I’m making this a bit simpler than it is, but the point is we all have a range of beliefs, and many of them limit us and the more aware we can be of this, the more choices we have. 

#3 Acknowledge your beliefs and take responsibility for what you CHOOSE

Once you have more awareness of the beliefs driving you, the next thing is to manage them better. What I’ve found helps is:

  1. Over time do the personal / leadership growth work that opens up your maturity (not age or grey hair!), or ‘action logic’ as it is termed. This is the way we make meaning of ourselves, our relationships and the wider context, which then determines our behaviour in both business and everyday life. The idea is that when our own identity is very limited we only see the world in a very narrow way. How we experience ourselves determines how we experience the world and how we lead and manage in the world. The more we expand our maturity, the less identified or attached we are to our thoughts, feelings and limiting beliefs.
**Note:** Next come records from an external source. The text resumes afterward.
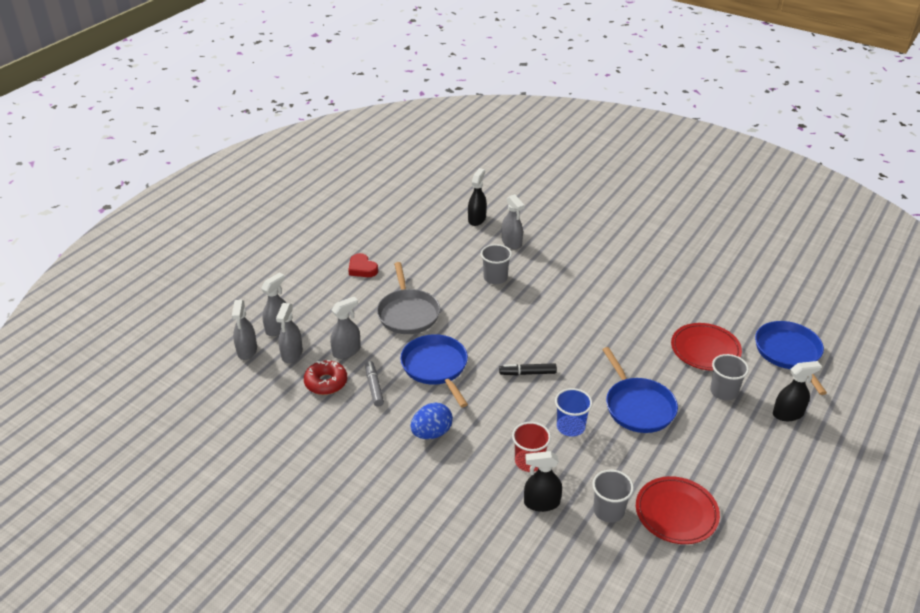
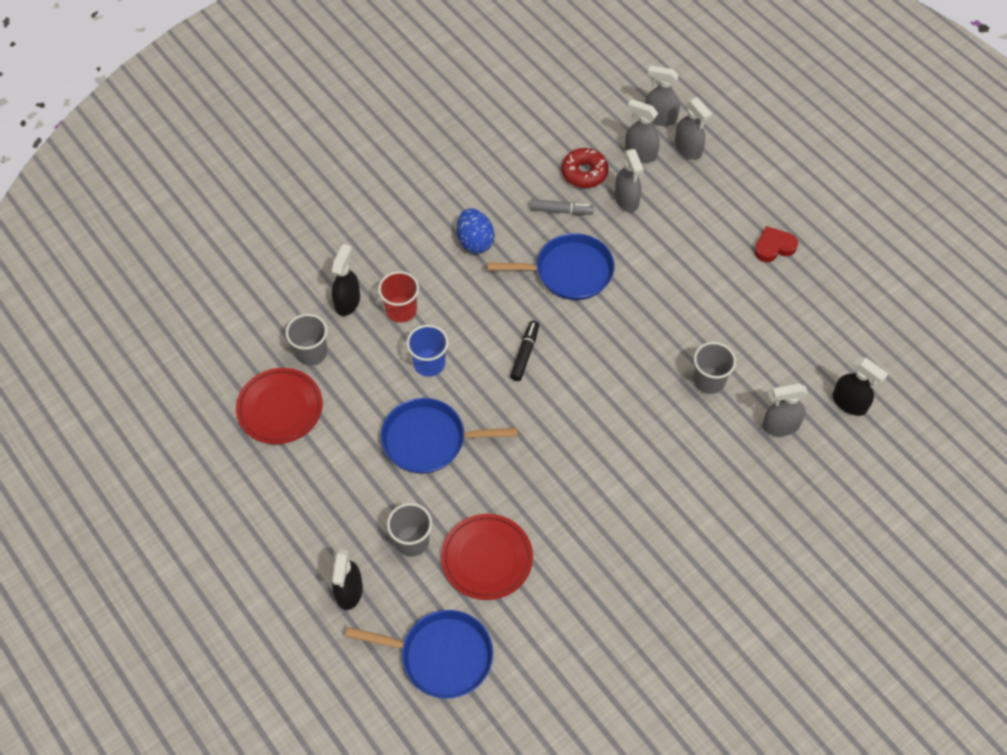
camera: 110 degrees right, 20 degrees up
(408, 313) = (671, 270): grey pan -> none

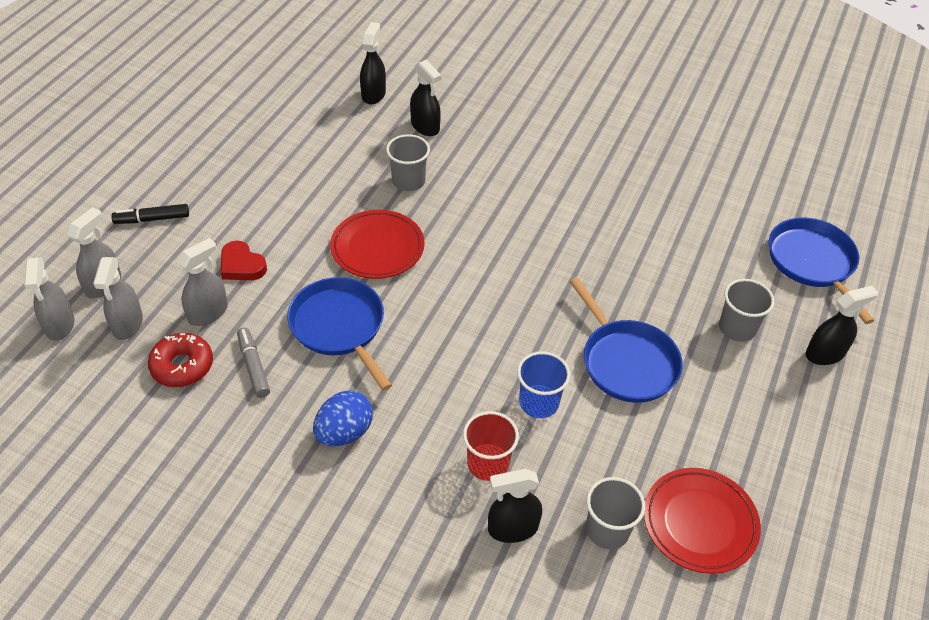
camera: 120 degrees left, 10 degrees down
(487, 558) = (704, 267): red plate -> red plate (377, 248)
(525, 354) = (469, 324): black marker -> black marker (152, 219)
(774, 247) = (219, 181): red heart -> red heart (241, 265)
(780, 426) = (425, 126): grey spray bottle -> black spray bottle

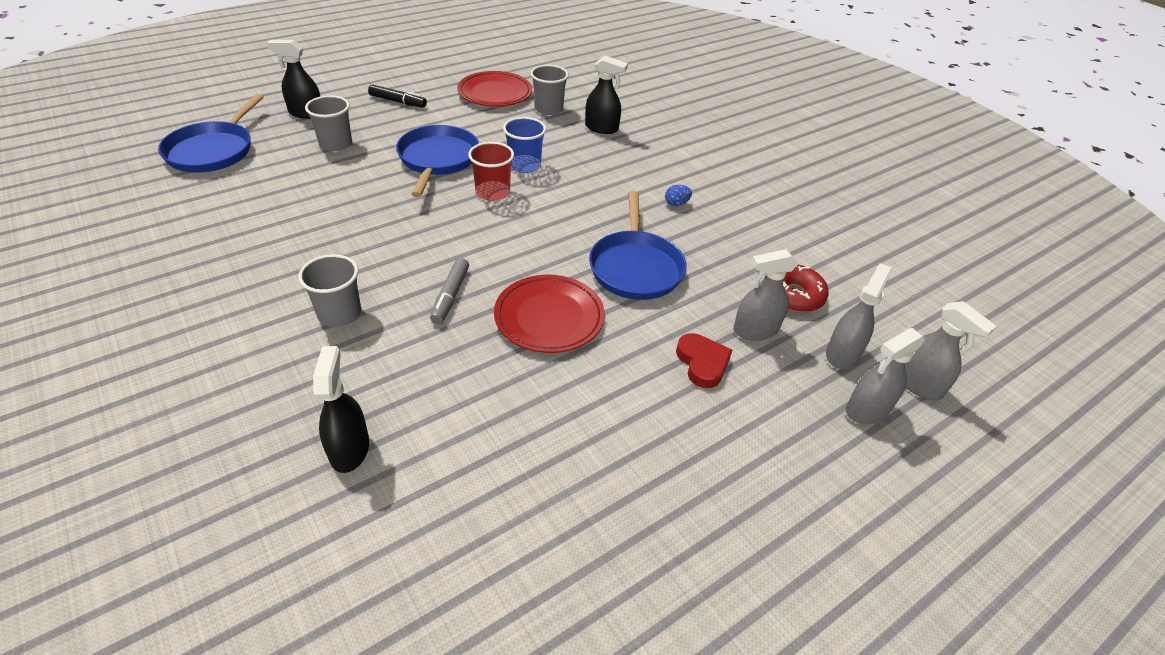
camera: 150 degrees left, 5 degrees down
(60, 325) = (918, 384): grey spray bottle -> grey spray bottle turned 120 degrees clockwise
(152, 219) = (795, 475): black marker -> black marker (398, 102)
(253, 366) = (728, 270): grey marker -> grey marker (450, 296)
(344, 432) = (676, 203): blue egg -> blue egg, size x0.51
(373, 94) = (356, 558): black spray bottle -> none
(408, 181) = (450, 377): grey cup -> grey cup (339, 314)
(488, 463) = (589, 154): red cup -> red cup (493, 192)

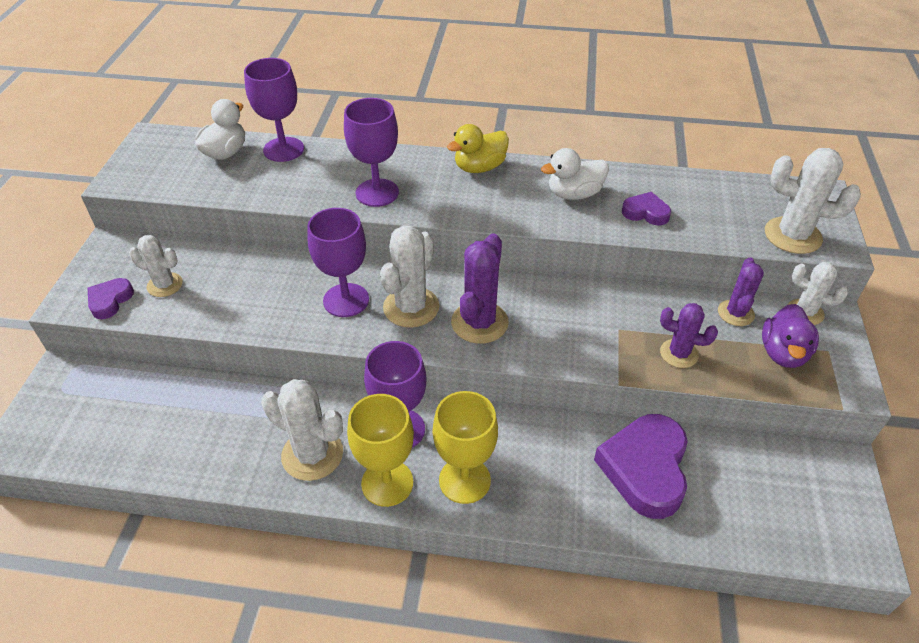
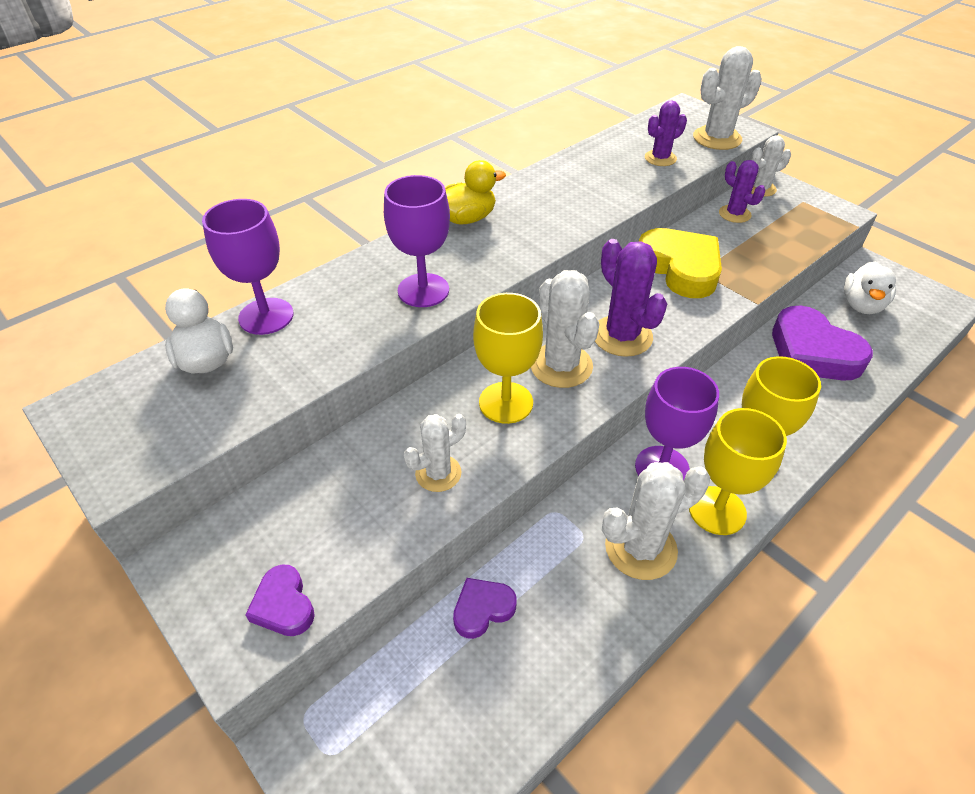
camera: 50 degrees left, 0 degrees up
(165, 285) = (318, 537): white cactus -> white cactus (438, 473)
(346, 300) = (506, 402): purple goblet -> yellow goblet
(479, 167) = (467, 219): yellow duck -> yellow duck turned 120 degrees counterclockwise
(574, 194) = (563, 194): white duck -> white duck (861, 305)
(607, 315) = (680, 268): none -> yellow heart
(645, 212) = (625, 176): purple heart -> purple heart (482, 609)
(679, 353) = (751, 259): purple cactus -> purple cactus (660, 158)
(783, 353) = (790, 218): purple duck -> none

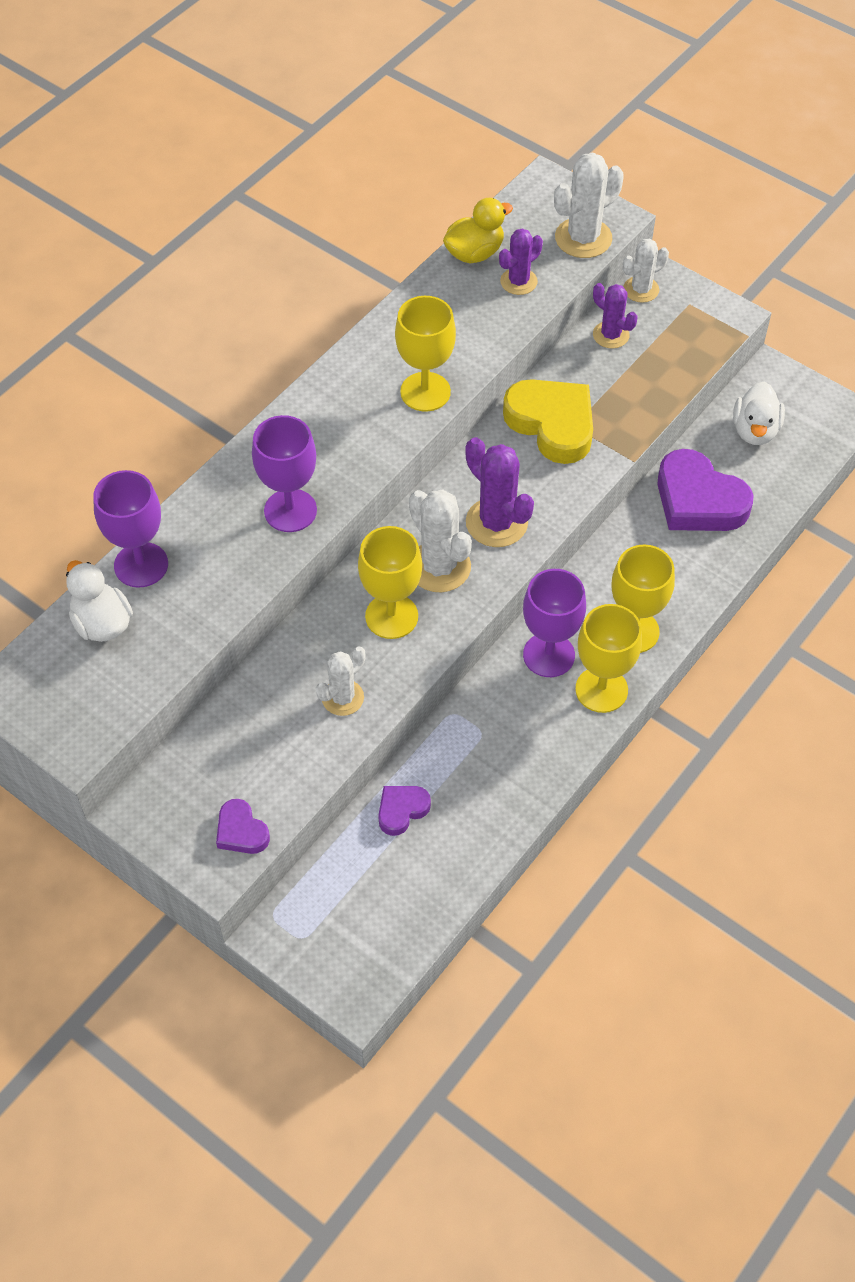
camera: 10 degrees left, 10 degrees up
(467, 219) = (314, 406): yellow duck -> yellow duck (474, 253)
(569, 219) = (425, 392): none -> yellow goblet
(640, 548) = (534, 736): white cactus -> none

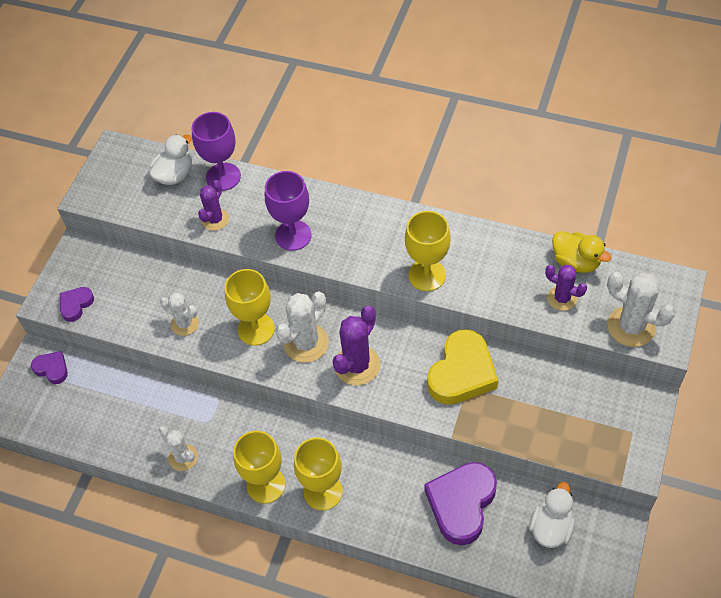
camera: 75 degrees right, 0 degrees up
(402, 810) = (137, 394): purple heart -> purple heart (52, 369)
(548, 655) = (283, 443): purple goblet -> none
(611, 335) = (569, 386): purple cactus -> purple cactus (215, 219)
(641, 289) = (628, 393): white cactus -> white cactus (183, 457)
(755, 430) = (551, 527): white duck -> white duck turned 120 degrees clockwise

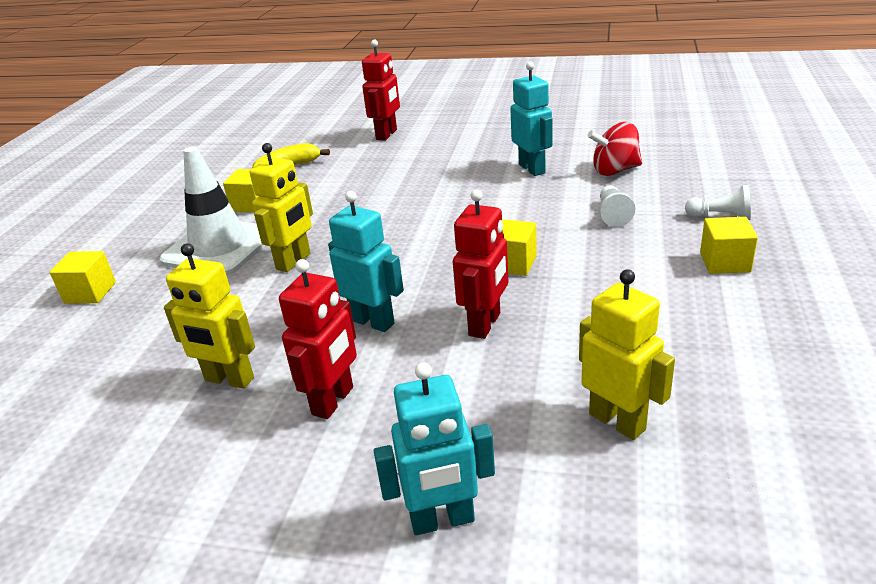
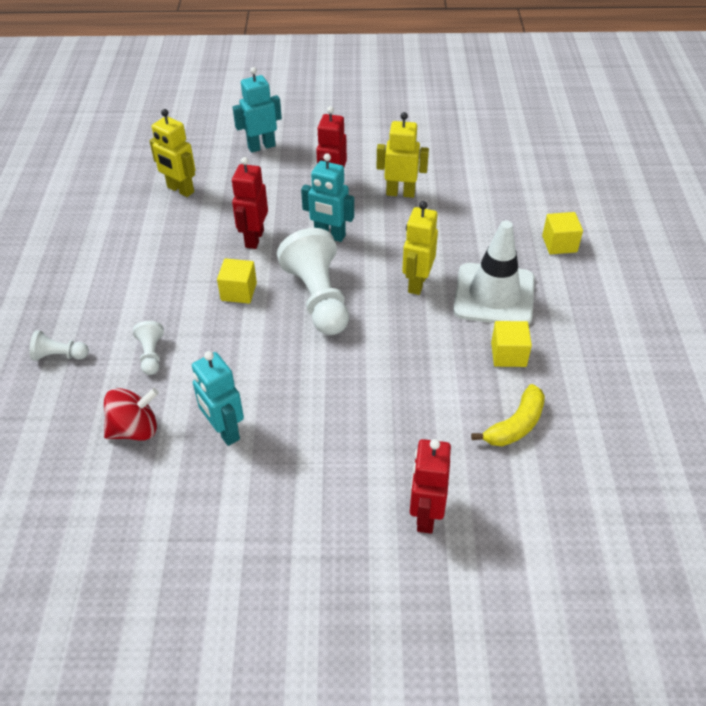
camera: 165 degrees right, 15 degrees up
(416, 253) = (318, 298): none -> white pawn
(725, 262) = (79, 302): yellow cube -> none

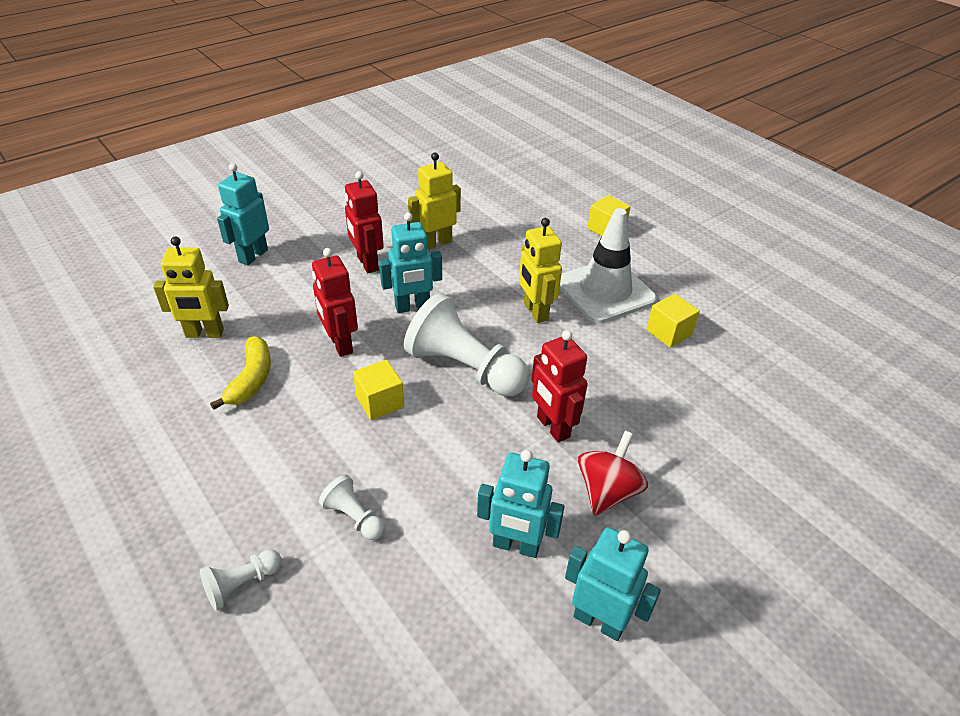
camera: 40 degrees left, 5 degrees down
(135, 429) = (422, 607): red spinning top -> red spinning top (607, 491)
(224, 506) = (599, 621): none -> turquoise robot
(425, 515) = (763, 503): red robot -> red robot (552, 427)
(515, 425) = (737, 385): yellow banana -> yellow banana (251, 379)

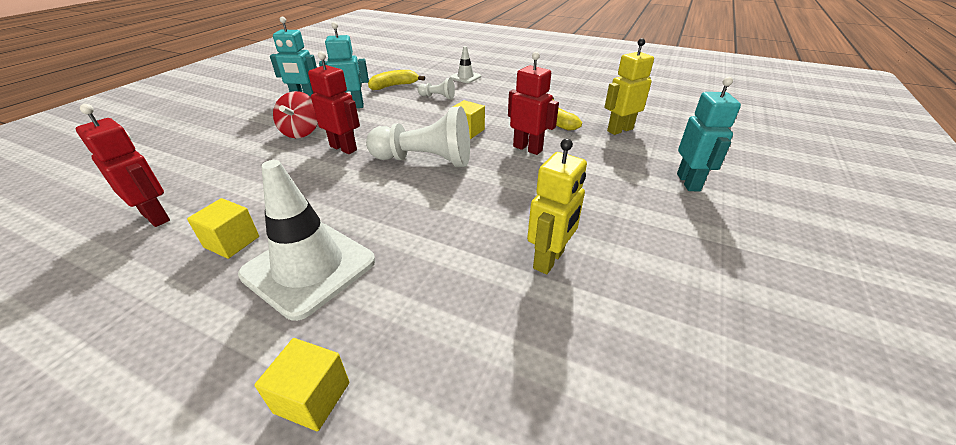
camera: 155 degrees right, 5 degrees down
(242, 584) = (465, 77): white pawn -> white traffic cone
(367, 264) = (588, 209): red robot -> red robot (156, 216)
(406, 606) = (394, 86): none -> yellow banana
(412, 307) = (503, 186): turquoise robot -> none
(535, 312) = (386, 218): yellow robot -> none

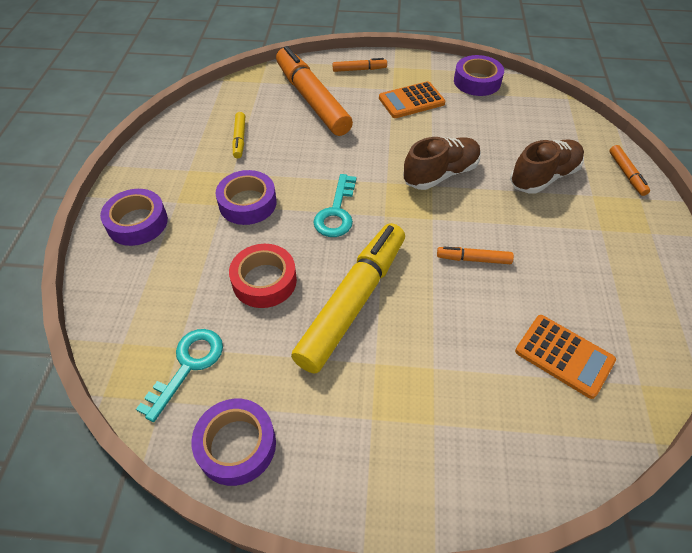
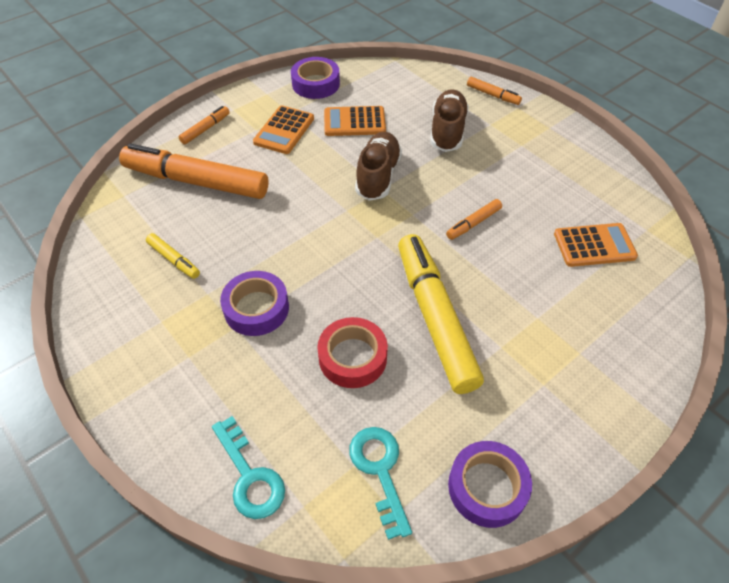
camera: 45 degrees left, 0 degrees up
(137, 223) = (175, 403): purple tape -> none
(336, 212) = (339, 261): turquoise key -> turquoise key (250, 476)
(472, 125) = (354, 122): none -> orange calculator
We are more able to observe them rather than be sunk by them.
  2. Observe and acknowledge the emotion and belief – Don’t try and push it away, that gives it more energy. Acknowledge and see the belief and all the concomitant feelings and body sensations that come with it. 
  3. Challenge the belief – Is it true? Can you absolutely know that it is true? (great questions from Byron Katie). Mostly we find that it isn’t true for us or for anyone. Human beings are innately lovable, valued and good enough. 
  4. Decide to take responsibility for what you want – Even if your emotions and beliefs keep popping up with anxiety or shame and “you’re not good enough” or whatever it is, decide to focus your attention more on where you want to put your energy, what you want to manifest. 

As I write this, one of my beliefs keeps popping up – “is this good enough”, “am I good enough”? I notice how this draws my attention, and I come back to taking responsibility for what I want anyway. Bringing my attention back to the CHOICE I’m making now. The more times I make the CHOICE I want, the more likely my brain will re-predict a new neural pathway, because that’s how neurobiology works.

Give it a try! Know your self, know your limiting beliefs, catch them and acknowledge them, and go for what you CHOOSE anyway.